Excisons les excisions!
Des rencontres inspirées des traditions africaines et des rituels liés à l’excision amènent des grands-mères à arrêter d’exciser les jeunes filles dans le sud du Sénégal et à aller vers un abandon de la pratique des mutilations génitales féminines (MGF).
Des experts voient en cette expérience l’espoir de l’abandon définitif de l’excision en Afrique de l’ouest où l’argument culturel et religieux est le principal motif de la persistance des MGF.

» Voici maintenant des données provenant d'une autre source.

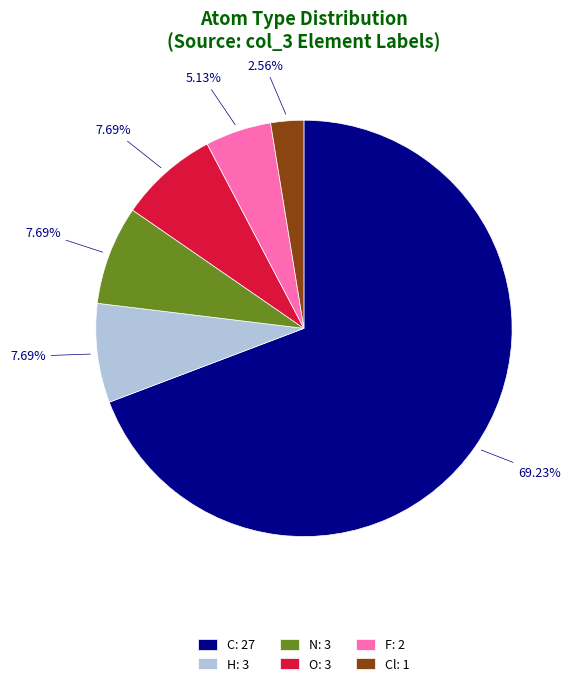

Combined, do Cl: 1 and H: 3 account for over 50%?

No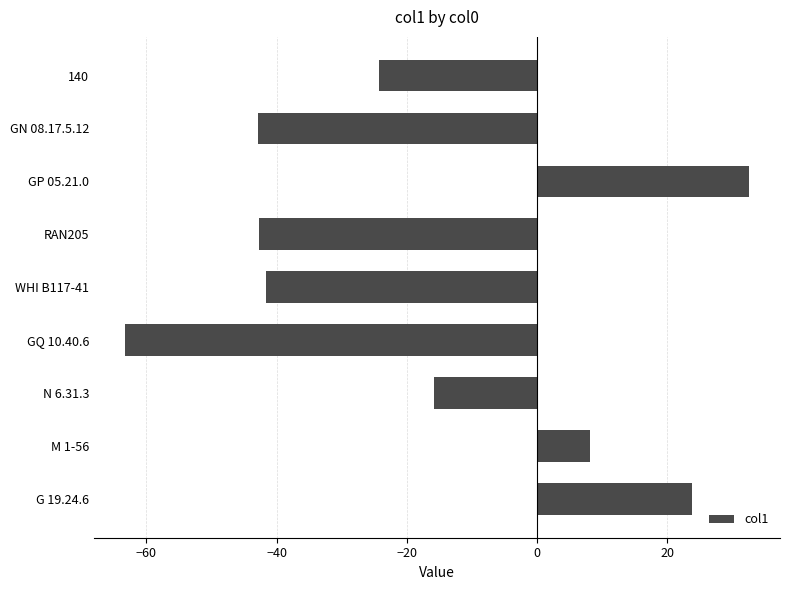

What is the label of the 3rd bar from the bottom?

N 6.31.3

Selon une étude menée en 2011 par ‘Grandmother Project’, une organisation non gouvernementale (ONG), à Vélingara (sud du Sénégal), 93% des grands-mères sont opposées à l’excision. En 2008, ce taux était seulement de 41%.
Dans une trentaine de villages autour de Vélingara, des rencontres inspirées des traditions locales, en particulier le koyan (le rite de passage lié à l’excision), permettent aux populations de discuter des questions relatives à leurs valeurs culturelles. Des chefs religieux, chefs coutumiers, fonctionnaires, jeunes et personnes âgées participent à ces débats. Ces rencontres mettent en valeur le rôle éducatif des grands-mères dans les sociétés africaines. Mais au-delà, elles brisent le silence entourant les sujets tabous comme l’excision.
« J’étais personnellement pour l’excision, comme beaucoup de gens, mais les discussions en public m’ont aidé à changer de position, à accepter que dans notre culture, il y a des valeurs à conserver et d’autres à abandonner« , raconte Abdoulaye Baldé, imam d’une mosquée à Vélingara.
Aujourd’hui, les populations locales savent que l’islam ne fait pas de l’excision une obligation pour les croyants grâce aux interventions de l’imam Baldé lors des débats. L’implication des leaders d’opinion a eu un grand impact sur la nouvelle perception de l’excision par les grands-mères.
Fatoumata Baldé, la matrone du village de Kandia, près de Vélingara, estime que depuis 2010, elle n’a pas vu un cas d’excision dans la localité.
L’initiative des rencontres est venue de ‘Grandmother Project’, une ONG internationale basée en Italie, qui fait la promotion du dialogue communautaire autour de la culture. « Les populations ont arrêté l’excision d’elles-mêmes. Nous n’avons jamais demandé aux gens d’arrêter« , souligne le coordinateur Cissé.
« Les projets de lutte contre l’excision ciblent généralement les exciseuses, alors que c’est un problème communautaire. Si seulement une partie de la communauté abandonne, la pratique persiste car le reste de la population n’est pas engagé« , indique Boubacar Bocoum, un consultant malien ayant fait des enquêtes sur l’excision dans plusieurs pays.
Selon une étude publiée par l’ONG ‘Plan International’ en 2006, l’excision existe dans l’ensemble de la sous-région. « En Guinée, en Sierra Leone et au Mali, pratiquement toutes les femmes sont excisées… Au Niger et au Ghana, la pratique est limitée à certaines zones géographiques et la prévalence nationale est de moins de 10%« , indique l’étude.
A Vélingara, les grands-mères entendent perpétuer leur expérience qui les rapproche plus du reste de la société. « Avant, les gens ne voulaient pas que les enfants s’approchent de nous parce qu’ils pensaient que nous étions des sorcières« , racontait Sabaly, émue, retenant ses larmes dans une salle de classe où elle était invitée à parler des valeurs traditionnelles aux enfants, en octobre dernier.